First, the configuration of the fuel injection valve according to the present embodiment will be referred to 1A and 1B outlined in outline. 1A and 1B 15 are longitudinal sectional views of the fuel injection valve according to the present embodiment.

An internal combustion engine is provided with a fuel injection control device (not shown) that converts an appropriate amount of fuel into an injection timing of the fuel injection valve according to an operating state and drives the fuel injection valve that supplies the fuel.

As in 1A is shown in the fuel injection valve, for example, a movable portion 114 configured to a cylindrical movable element 102 and a needle valve 114A To include (valve body), in the center of the mover 102 is arranged. Between an end face of a fixed core 107 (Stator) having a Kraftstoffeinleitöffnung to direct a fuel to a central portion, and an end face of the mover 102 a gap is provided. An electromagnetic coil 105 (Magnetic coil) is provided, which supplies a magnetic flux to a Kraftlinienweg, which includes the gap. In other words, the fixed core 107 (Stator) is the mover 102 arranged opposite, as in 1A shown.

The mover 102 is powered by the mover 102 by a magnetic attraction between the end face of the mover 102 and the end face of the fixed core 107 generated by a magnetic flux through the gap, to the side of the fixed core 107 is tightened, and the needle valve 114A is from a valve seat section 39 (Valve seat) pulled away to one in the valve seat portion 39 intended to open fuel channel. In other words, the mover 102 drives the needle valve 114A (Valve body) on.

The amount of fuel to be injected is mainly determined by a pressure difference between the pressure of a fuel and the atmospheric pressure of an injection port of the fuel injection valve and a time during which the fuel is injected and the needle valve 114A is kept in an open state.

When the excitement of the electromagnetic coil 105 is stopped, which is on the mover 102 acting magnetic attraction lifted, the needle valve 114A and the mover 102 be due to the force of an elastic element to push the needle valve 114A in a closing direction and by a pressure drop caused by a flow velocity between the needle valve 114A and the fixed core 107 is caused to move in the closing direction, and the needle valve 114A is on the valve seat portion 39 set, whereby the fuel passage is closed. The fuel is through the support between the needle valve 114A and the valve seat portion 39 to prevent fuel from leaking out of the fuel injection valve at an unintentional time.
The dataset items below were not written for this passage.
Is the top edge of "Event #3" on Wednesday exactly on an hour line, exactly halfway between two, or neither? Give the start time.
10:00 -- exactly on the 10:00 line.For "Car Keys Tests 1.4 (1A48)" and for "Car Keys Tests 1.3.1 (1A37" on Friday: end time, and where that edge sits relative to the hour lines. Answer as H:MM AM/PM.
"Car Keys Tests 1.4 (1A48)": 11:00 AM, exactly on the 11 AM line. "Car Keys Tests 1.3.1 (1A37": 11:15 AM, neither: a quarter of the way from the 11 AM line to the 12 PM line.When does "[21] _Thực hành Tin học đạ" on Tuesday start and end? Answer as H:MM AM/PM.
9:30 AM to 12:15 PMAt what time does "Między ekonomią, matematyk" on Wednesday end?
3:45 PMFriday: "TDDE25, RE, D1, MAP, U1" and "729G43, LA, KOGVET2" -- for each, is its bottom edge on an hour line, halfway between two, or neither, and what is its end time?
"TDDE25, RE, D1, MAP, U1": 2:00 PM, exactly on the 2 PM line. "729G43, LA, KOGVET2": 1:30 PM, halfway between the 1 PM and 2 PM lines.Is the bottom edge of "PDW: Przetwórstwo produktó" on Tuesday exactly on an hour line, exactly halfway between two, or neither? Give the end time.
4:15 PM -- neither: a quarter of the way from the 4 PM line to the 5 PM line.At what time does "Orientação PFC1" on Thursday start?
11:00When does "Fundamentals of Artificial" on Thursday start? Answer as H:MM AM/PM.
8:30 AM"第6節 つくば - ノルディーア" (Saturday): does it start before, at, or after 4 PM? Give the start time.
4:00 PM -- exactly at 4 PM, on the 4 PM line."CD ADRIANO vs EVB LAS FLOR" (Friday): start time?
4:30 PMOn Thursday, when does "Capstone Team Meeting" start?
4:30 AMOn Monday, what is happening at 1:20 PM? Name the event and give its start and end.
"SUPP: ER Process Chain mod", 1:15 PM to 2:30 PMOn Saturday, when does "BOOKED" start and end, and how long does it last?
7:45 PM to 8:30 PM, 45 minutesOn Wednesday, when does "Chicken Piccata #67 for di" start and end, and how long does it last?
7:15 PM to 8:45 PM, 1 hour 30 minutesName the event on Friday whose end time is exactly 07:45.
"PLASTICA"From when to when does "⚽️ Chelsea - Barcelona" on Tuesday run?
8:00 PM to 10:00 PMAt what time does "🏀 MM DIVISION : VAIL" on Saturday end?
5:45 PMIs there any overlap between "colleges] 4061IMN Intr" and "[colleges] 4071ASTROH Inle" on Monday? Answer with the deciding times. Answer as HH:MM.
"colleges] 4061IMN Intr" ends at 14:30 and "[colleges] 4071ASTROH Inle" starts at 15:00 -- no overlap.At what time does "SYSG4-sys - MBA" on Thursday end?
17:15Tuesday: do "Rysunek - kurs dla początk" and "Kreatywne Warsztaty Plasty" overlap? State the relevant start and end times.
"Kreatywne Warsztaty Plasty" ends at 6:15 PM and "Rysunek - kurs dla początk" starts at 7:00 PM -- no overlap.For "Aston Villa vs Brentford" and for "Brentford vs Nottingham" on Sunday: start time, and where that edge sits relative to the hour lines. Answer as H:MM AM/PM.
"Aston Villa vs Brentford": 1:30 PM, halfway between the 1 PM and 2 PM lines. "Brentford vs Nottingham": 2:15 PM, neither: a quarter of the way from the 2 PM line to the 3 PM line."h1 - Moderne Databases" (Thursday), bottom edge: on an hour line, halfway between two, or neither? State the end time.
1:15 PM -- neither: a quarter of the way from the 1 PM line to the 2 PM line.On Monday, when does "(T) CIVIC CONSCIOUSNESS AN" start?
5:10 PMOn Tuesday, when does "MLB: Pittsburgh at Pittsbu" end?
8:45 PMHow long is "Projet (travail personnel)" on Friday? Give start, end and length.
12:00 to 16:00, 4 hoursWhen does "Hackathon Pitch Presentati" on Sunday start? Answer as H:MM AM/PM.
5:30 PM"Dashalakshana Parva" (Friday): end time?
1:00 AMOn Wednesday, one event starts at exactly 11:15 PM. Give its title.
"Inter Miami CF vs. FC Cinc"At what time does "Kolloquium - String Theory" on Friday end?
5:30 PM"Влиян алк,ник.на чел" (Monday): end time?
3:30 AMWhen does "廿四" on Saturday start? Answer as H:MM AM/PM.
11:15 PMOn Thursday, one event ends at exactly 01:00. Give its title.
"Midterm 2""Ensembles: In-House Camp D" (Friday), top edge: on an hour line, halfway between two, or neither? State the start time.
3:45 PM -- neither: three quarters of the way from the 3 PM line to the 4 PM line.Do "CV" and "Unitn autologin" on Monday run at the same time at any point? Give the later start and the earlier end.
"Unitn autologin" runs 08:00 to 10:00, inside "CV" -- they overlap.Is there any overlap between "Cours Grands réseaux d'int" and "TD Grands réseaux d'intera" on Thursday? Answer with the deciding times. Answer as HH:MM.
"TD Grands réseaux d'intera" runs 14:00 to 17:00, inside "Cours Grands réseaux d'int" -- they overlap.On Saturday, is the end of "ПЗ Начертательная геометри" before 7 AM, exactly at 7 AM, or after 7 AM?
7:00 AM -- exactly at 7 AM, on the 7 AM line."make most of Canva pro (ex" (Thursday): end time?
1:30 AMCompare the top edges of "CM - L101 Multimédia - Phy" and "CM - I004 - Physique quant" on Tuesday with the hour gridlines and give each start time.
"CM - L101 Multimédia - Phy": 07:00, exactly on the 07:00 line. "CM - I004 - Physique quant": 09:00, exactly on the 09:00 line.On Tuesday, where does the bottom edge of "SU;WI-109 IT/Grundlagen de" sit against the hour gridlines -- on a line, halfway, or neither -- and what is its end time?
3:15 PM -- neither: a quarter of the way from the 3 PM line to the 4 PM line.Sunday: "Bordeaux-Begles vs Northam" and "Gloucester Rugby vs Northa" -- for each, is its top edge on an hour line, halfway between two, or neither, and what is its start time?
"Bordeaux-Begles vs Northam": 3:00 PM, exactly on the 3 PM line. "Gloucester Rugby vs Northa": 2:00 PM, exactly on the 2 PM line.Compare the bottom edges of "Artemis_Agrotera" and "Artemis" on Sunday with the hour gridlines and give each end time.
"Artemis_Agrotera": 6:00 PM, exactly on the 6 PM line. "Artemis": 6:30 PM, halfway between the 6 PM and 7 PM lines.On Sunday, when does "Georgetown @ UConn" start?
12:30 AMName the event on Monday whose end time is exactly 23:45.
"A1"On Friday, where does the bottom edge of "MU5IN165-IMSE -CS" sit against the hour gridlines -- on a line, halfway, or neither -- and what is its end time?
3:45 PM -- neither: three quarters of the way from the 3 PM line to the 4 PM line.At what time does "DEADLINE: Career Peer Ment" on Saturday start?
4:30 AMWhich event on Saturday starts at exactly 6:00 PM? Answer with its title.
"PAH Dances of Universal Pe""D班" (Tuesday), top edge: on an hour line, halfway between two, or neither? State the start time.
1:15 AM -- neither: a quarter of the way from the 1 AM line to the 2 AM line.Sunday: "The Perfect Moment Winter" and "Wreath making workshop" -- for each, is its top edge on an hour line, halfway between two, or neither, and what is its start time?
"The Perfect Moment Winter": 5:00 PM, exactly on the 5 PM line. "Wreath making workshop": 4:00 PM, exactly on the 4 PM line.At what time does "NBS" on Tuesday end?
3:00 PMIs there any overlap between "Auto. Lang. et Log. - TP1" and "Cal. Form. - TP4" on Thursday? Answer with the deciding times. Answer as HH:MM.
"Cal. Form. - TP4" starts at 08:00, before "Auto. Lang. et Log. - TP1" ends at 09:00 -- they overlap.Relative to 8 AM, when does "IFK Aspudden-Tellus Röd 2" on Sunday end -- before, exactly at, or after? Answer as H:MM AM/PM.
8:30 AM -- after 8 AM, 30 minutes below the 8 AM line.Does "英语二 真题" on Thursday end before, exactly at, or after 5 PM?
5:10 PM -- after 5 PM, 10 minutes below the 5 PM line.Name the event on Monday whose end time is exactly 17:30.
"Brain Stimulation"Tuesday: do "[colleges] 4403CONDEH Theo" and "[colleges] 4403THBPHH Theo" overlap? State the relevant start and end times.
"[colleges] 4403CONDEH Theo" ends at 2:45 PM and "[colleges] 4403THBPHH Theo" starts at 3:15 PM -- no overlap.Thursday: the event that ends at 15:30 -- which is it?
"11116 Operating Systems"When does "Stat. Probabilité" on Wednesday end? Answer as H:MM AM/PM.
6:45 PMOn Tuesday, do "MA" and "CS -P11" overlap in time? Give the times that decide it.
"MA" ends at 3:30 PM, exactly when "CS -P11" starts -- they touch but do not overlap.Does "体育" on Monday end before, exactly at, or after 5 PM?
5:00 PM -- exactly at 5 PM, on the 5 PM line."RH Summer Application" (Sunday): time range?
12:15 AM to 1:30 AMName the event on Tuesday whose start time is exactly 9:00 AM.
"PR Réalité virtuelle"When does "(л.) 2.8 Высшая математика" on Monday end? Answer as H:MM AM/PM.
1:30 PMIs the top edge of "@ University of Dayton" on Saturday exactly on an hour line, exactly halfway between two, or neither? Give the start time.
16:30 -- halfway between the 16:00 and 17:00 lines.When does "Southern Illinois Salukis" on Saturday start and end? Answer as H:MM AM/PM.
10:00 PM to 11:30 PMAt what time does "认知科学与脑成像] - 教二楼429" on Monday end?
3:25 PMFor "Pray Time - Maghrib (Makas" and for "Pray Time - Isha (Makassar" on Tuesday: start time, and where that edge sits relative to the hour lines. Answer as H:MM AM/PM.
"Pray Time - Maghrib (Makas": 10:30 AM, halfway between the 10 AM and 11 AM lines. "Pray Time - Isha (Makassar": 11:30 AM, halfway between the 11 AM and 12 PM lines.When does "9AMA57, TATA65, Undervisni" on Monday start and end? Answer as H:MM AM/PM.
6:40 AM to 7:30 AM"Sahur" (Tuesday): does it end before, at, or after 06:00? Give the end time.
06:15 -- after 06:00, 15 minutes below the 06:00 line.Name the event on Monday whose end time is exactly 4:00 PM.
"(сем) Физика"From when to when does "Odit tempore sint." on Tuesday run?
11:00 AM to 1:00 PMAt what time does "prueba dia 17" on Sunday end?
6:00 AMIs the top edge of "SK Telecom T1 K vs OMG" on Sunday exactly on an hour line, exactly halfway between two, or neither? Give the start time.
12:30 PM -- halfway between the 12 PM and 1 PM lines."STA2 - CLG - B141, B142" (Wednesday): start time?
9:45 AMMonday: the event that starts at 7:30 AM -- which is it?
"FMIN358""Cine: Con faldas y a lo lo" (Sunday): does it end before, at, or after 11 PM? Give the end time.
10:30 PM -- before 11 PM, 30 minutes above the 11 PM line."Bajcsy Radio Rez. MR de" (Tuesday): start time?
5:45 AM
In recent years, in an effort to reduce fuel consumption, an attempt has been made to reduce the amount of fuel consumed in a vehicle by reducing the displacement of an internal combustion engine in combination with a supercharger and using a high thermal efficiency operating range. In this case, it is effective to combine this with a direct-injection engine, since the vaporization of the fuel improves the charge amount of the intake air and the knocking resistance.

Since a large reduction in fuel consumption is required for a wide variety of vehicles, the demand for direct injection engines has increased, and on the other hand, there is a need to mount a device in a vehicle that is effective in reducing fuel consumption, e.g. also through the recovery of renewable energies. In addition, from the aspect of lowering the total cost, a reduction in the cost of various devices is required, and the necessity of reducing the cost of the fuel injection valve used for direct injection has also increased.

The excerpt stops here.